When he said earlier in Matthew’s Gospel that those at the front would end up
at the back, and vice versa, it may have seemed that ‘those at the front’ referred to the rich and powerful and that ‘those at the back’ were the disciples themselves. However, that saying was part of the answer to Peter after his somewhat self-centred question, “We’ve left everything and followed you; so what is our reward?”. (Matthew 19:27)
It’s possible
that, already in chapter 19, Jesus intended the puzzling saying about first and last, the front and the back, to be a warning to the disciples themselves: don’t think that because you’ve been close to me up until now, you are now the favoured few for all time, or destined to become rich and famous. They may have set out with Jesus from the beginning, but others may come in much later and end up getting paid just the same, the regular daily wage.

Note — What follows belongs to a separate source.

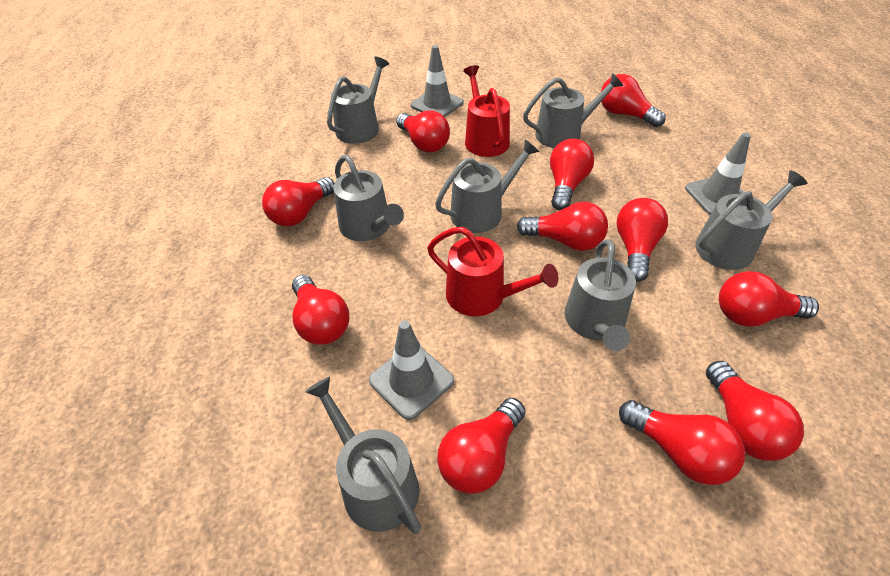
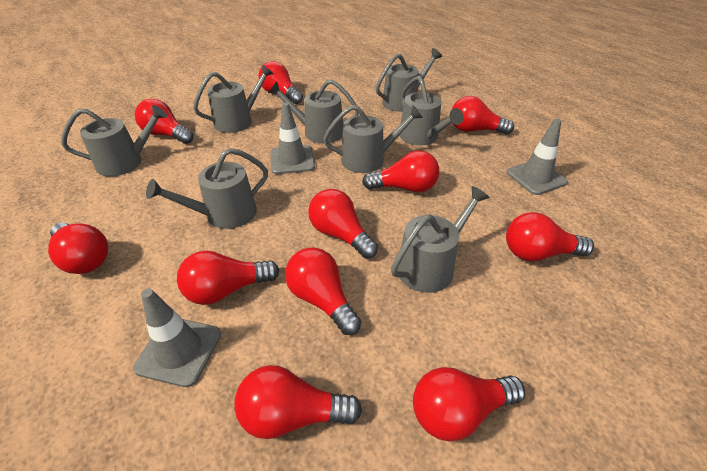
grey watering can: [305,377,421,534] [327,57,389,144] [333,155,404,241] [435,139,539,233] [523,73,623,148] [564,239,636,351] [695,171,807,270] = 7 -> [61,105,167,177] [146,148,268,229] [193,64,274,133] [268,79,359,144] [323,105,423,173] [376,48,442,112] [391,186,490,293] [399,76,464,145] = 8
red watering can: [427,227,558,316] [463,65,510,157] = 2 -> none = 0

God’s grace then is not the sort of thing you can bargain with or try to store up. It isn’t the sort of thing that one person can have a lot of and someone else only a little. The story's point is that what people get from serving God and his kingdom is not a ‘wage’. It’s not strictly a reward for work done. God doesn’t make contracts with us as if we could bargain or negotiate a better deal. He makes
covenants, in which he promises us everything and asks of us everything in return. When God keeps promises, he does not reward us for effort but does what comes naturally to his overflowing, generous nature.
There is always a danger that we get cross with God over this. People who work in church circles can easily assume that they are the special ones, God’s inner
circle. In reality, God is out in the marketplace even now, looking for the people everybody else ignored, welcoming them on the same terms, surprising them (and everybody else) with his generous grace. The earliest church clearly needed to learn that lesson. Is there anywhere in today’s church that also doesn’t need to be reminded of it?
Who are the different
categories of workers meant to represent?
Do you accept God’s generosity for yourself and express it towards others?
Do you humbly serve God and others, trusting God to provide all that is needed?